Me llamó la atención su testimonio, que años más tarde ampliaría en un libro de Memorias. En 1983 tuvo una grave dolencia cardiaca y esto le impidió incorporarse a una misión en África. Tuvo que quedarse en Francia y esta contrariedad dio un rumbo completo a su vida. En unos días de retiro espiritual se subió a su habitación una revista. En ella se encontró con sor Isabel de la Trinidad que, según Rémy, produjo el mayor milagro de su vida. No se trataba de la curación de su enfermedad sino de un milagro mucho mayor: el renacimiento de su vocación sacerdotal.
En principio, Rémy era un cura de éxito. Bien considerado por sus feligreses y por su obispo, y con un gran prestigio por sus iniciativas sociales. Un hombre dinámico y de acción, de esos que parecen llamados a hacer “carrera”. Pero él mismo confiesa que cayó en la autocomplacencia y fue abandonando la oración. Sin embargo, tras empezar a leer a Isabel de la Trinidad, reconoció que ella le había salvado. Había descubierto un tesoro espiritual, basado en la unión y comunión con la Trinidad, esa esencial manifestación de Dios que no consiste tanto en entender sino en recibir y amar. Rémy dejaría el mero activismo para ser contemplativo en medio de sus actividades. Descubriría que la vida de oración es la única fuente de vida y de acción. Es muy posible que este sacerdote se sintiera removido por la lectura de una de las cartas de Isabel de la Trinidad, donde expresa su deseo de querer sacar a las almas de sí mismas para acercarlas a Dios.

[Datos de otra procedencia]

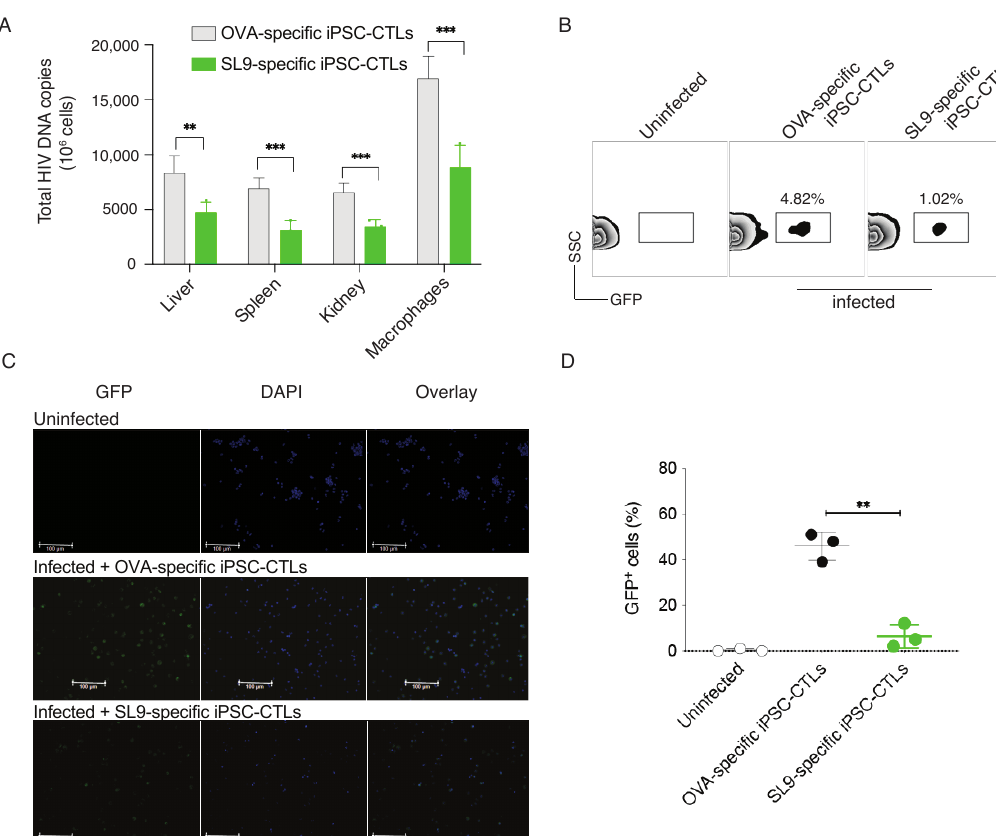
Figure 5. Adoptive transfer of SL9-specific iPSC-CTLs suppress EcoHIV replication. HHD mice were i.v. adoptively transferred with SL9 or OVA 257–264 -specific DsRed + CD8 + pre-iPSC-CTLs and in the following week were i.p. infected with EcoHIV. Three weeks after EcoHIV infection, EcoHIV replication was analyzed. ( A ) qPCR. DNA from mouse spleen, liver, kidney tissues and peritoneal macrophages was analyzed for viral replication by qPCR. ( B ) EcoHIV replication was moni- tored by GFP expression in the spleens by flow cytometry. ( C ) EcoHIV GFP + cells were examined by immunohistochemistry staining of spleens. Data are representative of five mice per group of three independent experiments. ( D ) Quantification of GFP + T cells. The values represent mean ± S.E.M. (** p < 0.01, *** p < 0.001, Unpaired t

No menos llamativo es el caso de Didier Decoin, un escritor y guionista francés, Premio Gouncort en 1977. No era creyente, pero también se encontró con Isabel de la Trinidad. Escribió su biografía, con el subtítulo de La obsesión de Dios. Y todo empezó tras ver una fotografía de la joven antes de ingresar en el Carmelo, en la que aparece tocando el piano.

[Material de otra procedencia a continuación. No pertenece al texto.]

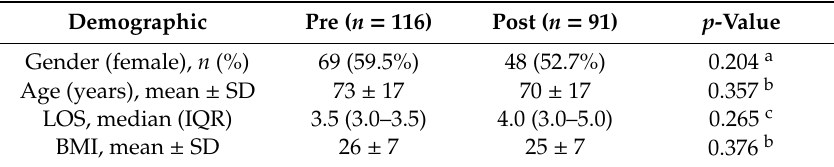
Table 1. Patient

Detrás de las fotografías de Elisabeth Catez se adivina una muchacha llena de alegría de vivir, ansiosa de ir a bailes y de salir con chicos. Es además una joven de carácter fuerte y determinado, que hace las cosas a conciencia. También es una apasionada de la música, ganadora de un primer premio de un concurso de piano en Dijon. Sin embargo, lo dejará todo por el Carmelo, pues busca una alegría que nunca termine: la del amor por Alguien por quien vale la pena entregarse por completo. Probablemente esta desacostumbrada elección, solo comprensible por medio de una fe y un amor recios y a la vez inseparables, es lo que llama la atención de tantas personas.

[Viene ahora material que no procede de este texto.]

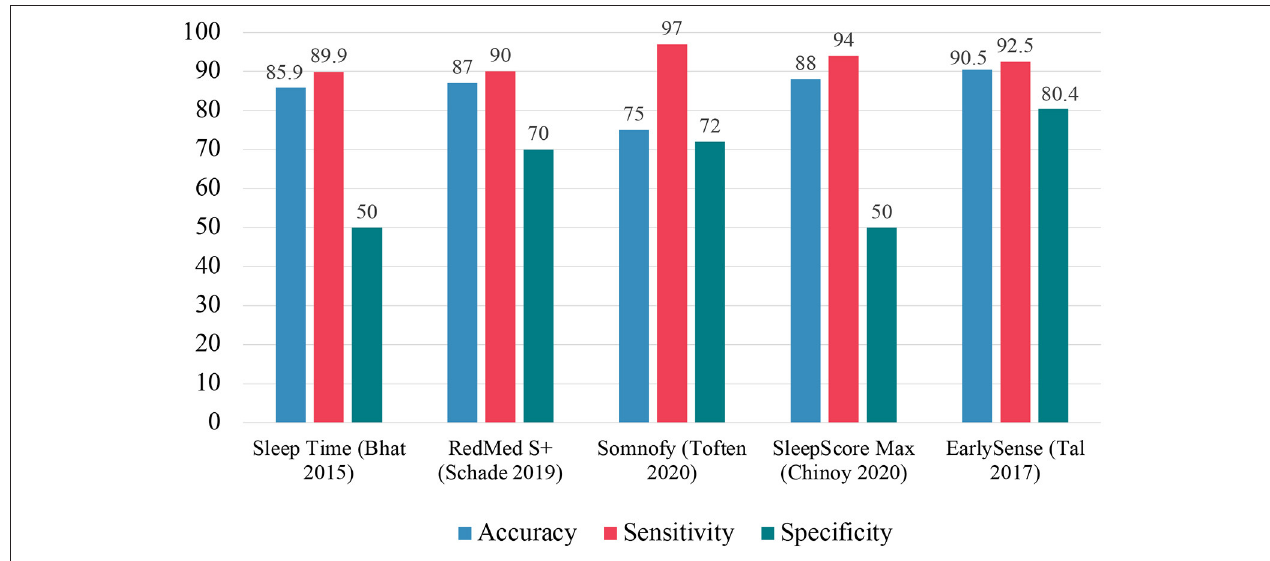
FIGURE 6 | Summary of EBE analysis for other consumer sleep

“Si alguno me ama, guardará mi palabra, y mi Padre le amará, y vendremos a él y haremos morada en él” (Jn 14, 23). En eso consiste la vida trinitaria para Isabel: vivir en una morada de la que no se desea salir porque es la casa paterna donde uno se siente acogido y protegido. La presencia de Dios lleva al deseo de dejarse transformar por el amor. Una auténtica vida interior sale necesariamente al exterior. Nadie puede guardar para uno mismo el fuego del amor de Dios. La transformación del cristiano tiene el mejor ejemplo en María, “con una vida tan sencilla y perdida en Dios”. María es inseparable de la Trinidad. Así lo señala Isabel en sus últimos ejercicios espirituales: “Después de Jesucristo, hay también ciertamente una criatura que fue alabanza de la Gloria de la Santísima Trinidad”.